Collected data
————

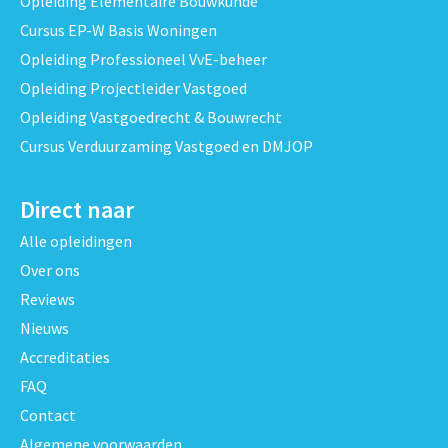
Opleiding Elementaire Bouwkunde
Cursus EP-W Basis Woningen
Opleiding Professioneel VvE-beheer
Opleiding Projectleider Vastgoed
Opleiding Vastgoedrecht & Bouwrecht
Cursus Verduurzaming Vastgoed en DMJOP
Direct naar
Alle opleidingen
Over ons
Reviews
Nieuws
Accreditaties
FAQ
Contact
Algemene voorwaarden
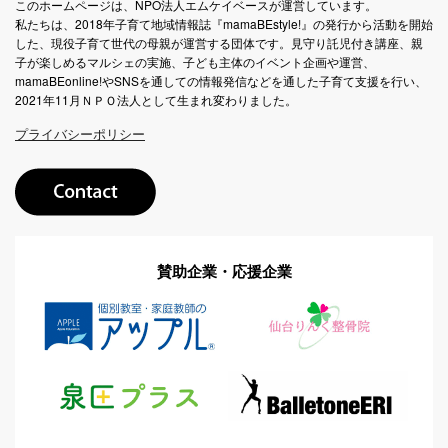
このホームページは、NPO法人エムケイベースが運営しています。
私たちは、2018年子育て地域情報誌『mamaBEstyle!』の発行から活動を開始
した、現役子育て世代の母親が運営する団体です。見守り託児付き講座、親
子が楽しめるマルシェの実施、子ども主体のイベント企画や運営、
mamaBEonline!やSNSを通しての情報発信などを通した子育て支援を行い、
2021年11月ＮＰＯ法人として生まれ変わりました。
プライバシーポリシー
賛助企業・応援企業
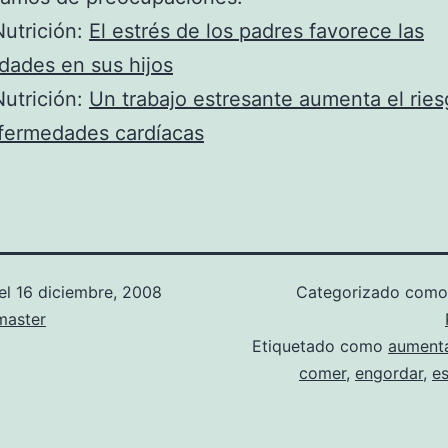
utrición:
El estrés de los padres favorece las
dades en sus hijos
utrición:
Un trabajo estresante aumenta el rie
nfermedades cardíacas
el
16 diciembre, 2008
Categorizado com
aster
Etiquetado como
aumenta
comer
,
engordar
,
es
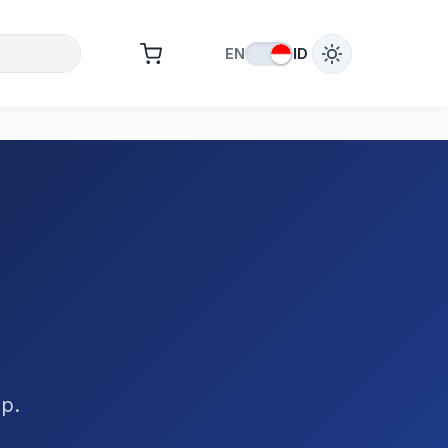
EN
ID
hp.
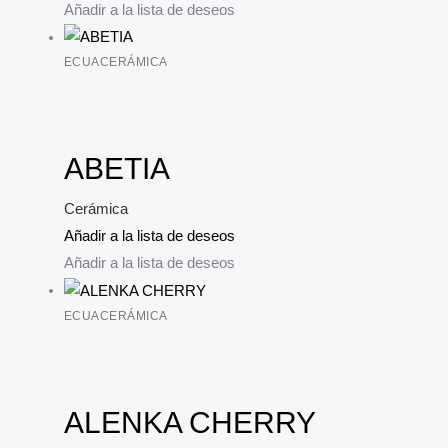
Añadir a la lista de deseos
ECUACERÁMICA
ABETIA
Cerámica
Añadir a la lista de deseos
Añadir a la lista de deseos
ECUACERÁMICA
ALENKA CHERRY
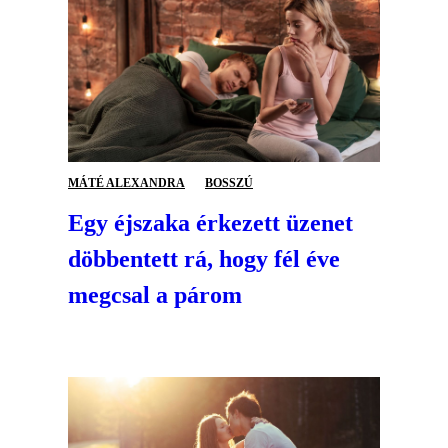
MÁTÉ ALEXANDRA
BOSSZÚ
Egy éjszaka érkezett üzenet
döbbentett rá, hogy fél éve
megcsal a párom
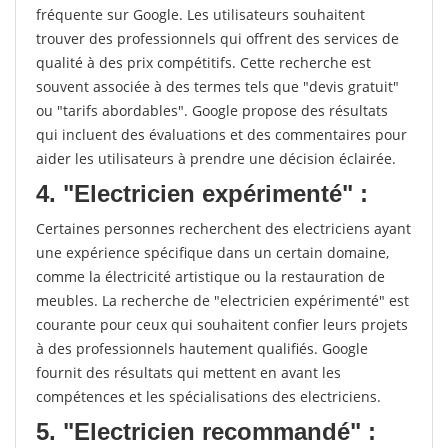
fréquente sur Google. Les utilisateurs souhaitent
trouver des professionnels qui offrent des services de
qualité à des prix compétitifs. Cette recherche est
souvent associée à des termes tels que "devis gratuit"
ou "tarifs abordables". Google propose des résultats
qui incluent des évaluations et des commentaires pour
aider les utilisateurs à prendre une décision éclairée.
4. "Electricien expérimenté" :
Certaines personnes recherchent des electriciens ayant
une expérience spécifique dans un certain domaine,
comme la électricité artistique ou la restauration de
meubles. La recherche de "electricien expérimenté" est
courante pour ceux qui souhaitent confier leurs projets
à des professionnels hautement qualifiés. Google
fournit des résultats qui mettent en avant les
compétences et les spécialisations des electriciens.
5. "Electricien recommandé" :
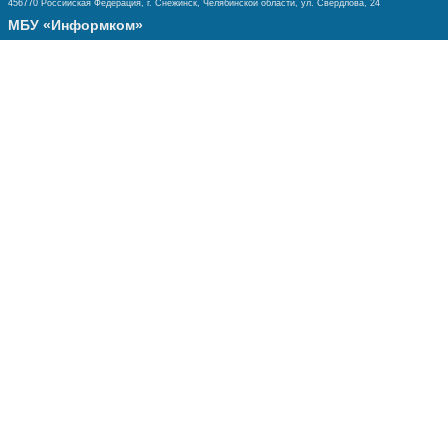
456770 Российская Федерация, г. Снежинск, Челябинской области, ул. Свердлова, 24
МБУ «Информком»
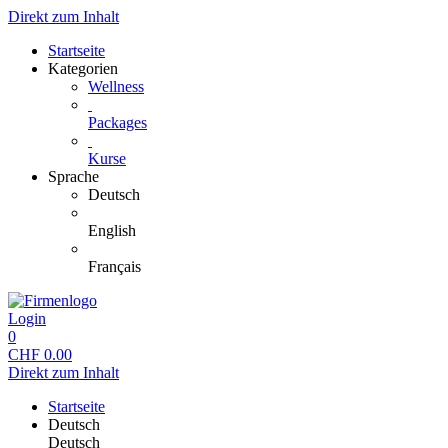
Direkt zum Inhalt
Startseite
Kategorien
Wellness
Packages
Kurse
Sprache
Deutsch
English
Français
Login
0
CHF
0.00
Direkt zum Inhalt
Startseite
Deutsch
Deutsch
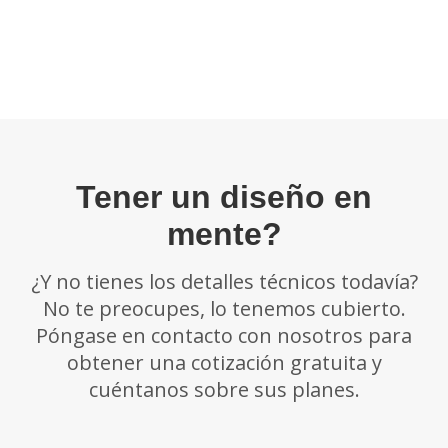
Tener un diseño en
mente?
¿Y no tienes los detalles técnicos todavía?
No te preocupes, lo tenemos cubierto.
Póngase en contacto con nosotros para
obtener una cotización gratuita y
cuéntanos sobre sus planes.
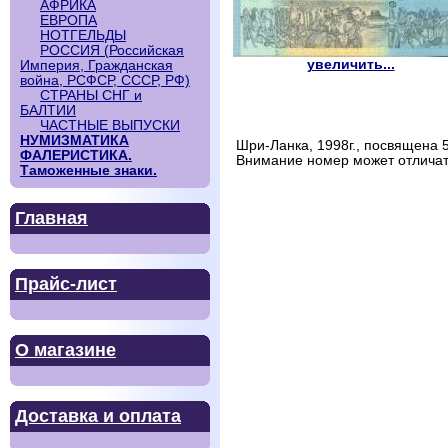
АФРИКА
ЕВРОПА
НОТГЕЛЬДЫ
РОССИЯ (Российская
увеличить...
Империя, Гражданская
война, РСФСР, СССР, РФ)
СТРАНЫ СНГ и
БАЛТИИ
ЧАСТНЫЕ ВЫПУСКИ
НУМИЗМАТИКА
Шри-Ланка, 1998г., посвящена
ФАЛЕРИСТИКА.
Внимание номер может отличать
Таможенные знаки.
Главная
Прайс-лист
О магазине
Доставка и оплата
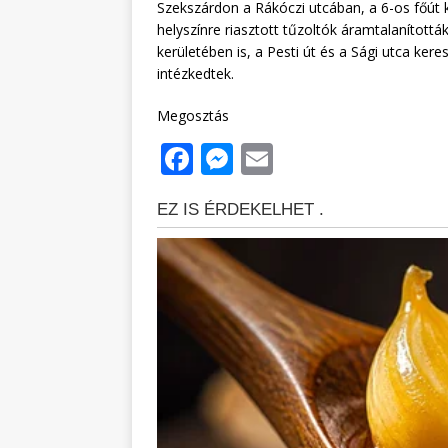
Szekszárdon a Rákóczi utcában, a 6-os főút
helyszínre riasztott tűzoltók áramtalanított
kerületében is, a Pesti út és a Sági utca ker
intézkedtek.
Megosztás
F
M
E
a
e
m
c
ss
ai
e
e
l
b
n
o
g
o
e
k
r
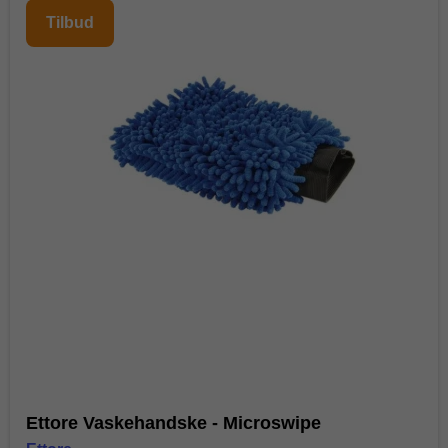
Tilbud
Ettore Vaskehandske - Microswipe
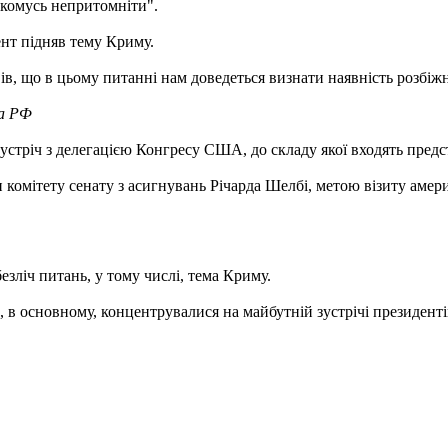
 комусь непритомніти".
ент підняв тему Криму.
ів, що в цьому питанні нам доведеться визнати наявність розбіжн
та РФ
 зустріч з делегацією Конгресу США, до складу якої входять пред
ви комітету сенату з асигнувань Річарда Шелбі, метою візиту аме
езліч питань, у тому числі, тема Криму.
 в основному, концентрувалися на майбутній зустрічі президентів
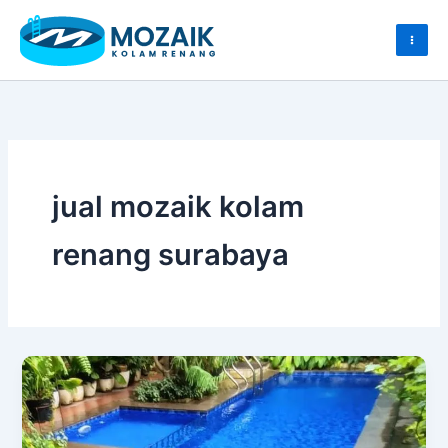
Skip
to
content
jual mozaik kolam
renang surabaya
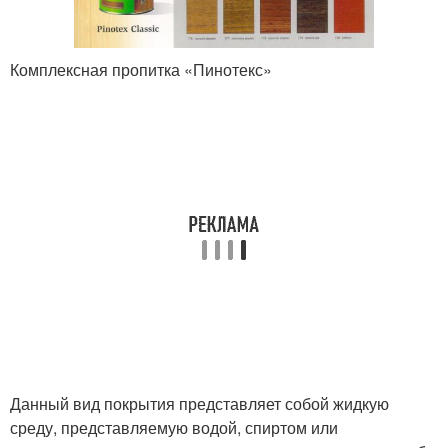
Комплексная пропитка «Пинотекс»
Данный вид покрытия представляет собой жидкую
среду, представляемую водой, спиртом или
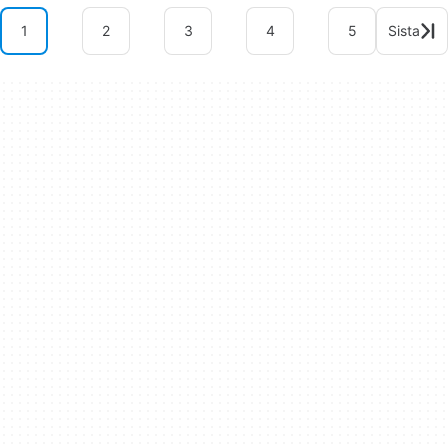
1
2
3
4
5
Sista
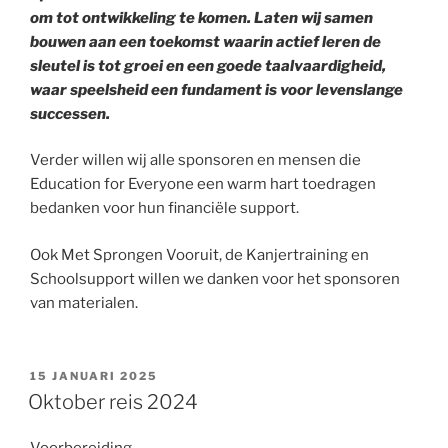
om tot ontwikkeling te komen. Laten wij samen
bouwen aan een toekomst waarin actief leren de
sleutel is tot groei en een goede taalvaardigheid,
waar speelsheid een fundament is voor levenslange
successen.
Verder willen wij alle sponsoren en mensen die
Education for Everyone een warm hart toedragen
bedanken voor hun financiële support.
Ook Met Sprongen Vooruit, de Kanjertraining en
Schoolsupport willen we danken voor het sponsoren
van materialen.
GEPLAATST
15 JANUARI 2025
OP
Oktober reis 2024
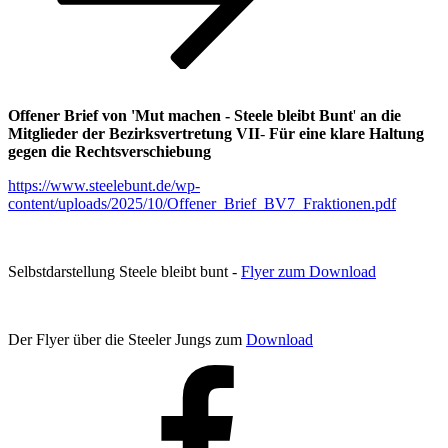
Offener Brief von 'Mut machen - Steele bleibt Bunt
'
an die
Mitglieder der Bezirksvertretung VII
-
Für eine klare Haltung
gegen die Rechtsverschiebung
https://www.steelebunt.de/wp-
content/uploads/2025/10/Offener_Brief_BV7_Fraktionen.pdf
Selbstdarstellung Steele bleibt bunt -
Flyer zum Download
Der Flyer über die Steeler Jungs zum
Download
Facebook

————

** Task **
Once the pictures are set aside, repeat each entry exactly as it stands.

** Exercise response **
Opleiding Elementaire Bouwkunde
Cursus EP-W Basis Woningen
Opleiding Professioneel VvE-beheer
Opleiding Projectleider Vastgoed
Opleiding Vastgoedrecht & Bouwrecht
Cursus Verduurzaming Vastgoed en DMJOP
Direct naar
Alle opleidingen
Over ons
Reviews
Nieuws
Accreditaties
FAQ
Contact
Algemene voorwaarden
このホームページは、NPO法人エムケイベースが運営しています。
私たちは、2018年子育て地域情報誌『mamaBEstyle!』の発行から活動を開始
した、現役子育て世代の母親が運営する団体です。見守り託児付き講座、親
子が楽しめるマルシェの実施、子ども主体のイベント企画や運営、
mamaBEonline!やSNSを通しての情報発信などを通した子育て支援を行い、
2021年11月ＮＰＯ法人として生まれ変わりました。
プライバシーポリシー
賛助企業・応援企業
utrición:
El estrés de los padres favorece las
dades en sus hijos
utrición:
Un trabajo estresante aumenta el rie
nfermedades cardíacas
el
16 diciembre, 2008
Categorizado com
aster
Etiquetado como
aumenta
comer
,
engordar
,
es
EN
ID
hp.
Añadir a la lista de deseos
ECUACERÁMICA
ABETIA
Cerámica
Añadir a la lista de deseos
Añadir a la lista de deseos
ECUACERÁMICA
ALENKA CHERRY
MÁTÉ ALEXANDRA
BOSSZÚ
Egy éjszaka érkezett üzenet
döbbentett rá, hogy fél éve
megcsal a párom
fréquente sur Google. Les utilisateurs souhaitent
trouver des professionnels qui offrent des services de
qualité à des prix compétitifs. Cette recherche est
souvent associée à des termes tels que "devis gratuit"
ou "tarifs abordables". Google propose des résultats
qui incluent des évaluations et des commentaires pour
aider les utilisateurs à prendre une décision éclairée.
4. "Electricien expérimenté" :
Certaines personnes recherchent des electriciens ayant
une expérience spécifique dans un certain domaine,
comme la électricité artistique ou la restauration de
meubles. La recherche de "electricien expérimenté" est
courante pour ceux qui souhaitent confier leurs projets
à des professionnels hautement qualifiés. Google
fournit des résultats qui mettent en avant les
compétences et les spécialisations des electriciens.
5. "Electricien recommandé" :
456770 Российская Федерация, г. Снежинск, Челябинской области, ул. Свердлова, 24
МБУ «Информком»
Direkt zum Inhalt
Startseite
Kategorien
Wellness
Packages
Kurse
Sprache
Deutsch
English
Français
Login
0
CHF
0.00
Direkt zum Inhalt
Startseite
Deutsch
Deutsch
Tener un diseño en
mente?
¿Y no tienes los detalles técnicos todavía?
No te preocupes, lo tenemos cubierto.
Póngase en contacto con nosotros para
obtener una cotización gratuita y
cuéntanos sobre sus planes.
АФРИКА
ЕВРОПА
НОТГЕЛЬДЫ
РОССИЯ (Российская
увеличить...
Империя, Гражданская
война, РСФСР, СССР, РФ)
СТРАНЫ СНГ и
БАЛТИИ
ЧАСТНЫЕ ВЫПУСКИ
НУМИЗМАТИКА
Шри-Ланка, 1998г., посвящена
ФАЛЕРИСТИКА.
Внимание номер может отличать
Таможенные знаки.
Главная
Прайс-лист
О магазине
Доставка и оплата
Szekszárdon a Rákóczi utcában, a 6-os főút
helyszínre riasztott tűzoltók áramtalanított
kerületében is, a Pesti út és a Sági utca ker
intézkedtek.
Megosztás
F
M
E
a
e
m
c
ss
ai
e
e
l
b
n
o
g
o
e
k
r
Tilbud
Ettore Vaskehandske - Microswipe
 комусь непритомніти".
ент підняв тему Криму.
ів, що в цьому питанні нам доведеться визнати наявність розбіжн
та РФ
 зустріч з делегацією Конгресу США, до складу якої входять пред
ви комітету сенату з асигнувань Річарда Шелбі, метою візиту аме
езліч питань, у тому числі, тема Криму.
 в основному, концентрувалися на майбутній зустрічі президентів
Skip
to
content
jual mozaik kolam
renang surabaya
Комплексная пропитка «Пинотекс»
Данный вид покрытия представляет собой жидкую
среду, представляемую водой, спиртом или
1
2
3
4
5
Sista
om tot ontwikkeling te komen. Laten wij samen
bouwen aan een toekomst waarin actief leren de
sleutel is tot groei en een goede taalvaardigheid,
waar speelsheid een fundament is voor levenslange
successen.
Verder willen wij alle sponsoren en mensen die
Education for Everyone een warm hart toedragen
bedanken voor hun financiële support.
Ook Met Sprongen Vooruit, de Kanjertraining en
Schoolsupport willen we danken voor het sponsoren
van materialen.
GEPLAATST
15 JANUARI 2025
OP
Oktober reis 2024
Offener Brief von 'Mut machen - Steele bleibt Bunt
'
an die
Mitglieder der Bezirksvertretung VII
-
Für eine klare Haltung
gegen die Rechtsverschiebung
https://www.steelebunt.de/wp-
content/uploads/2025/10/Offener_Brief_BV7_Fraktionen.pdf
Selbstdarstellung Steele bleibt bunt -
Flyer zum Download
Der Flyer über die Steeler Jungs zum
Download
Facebook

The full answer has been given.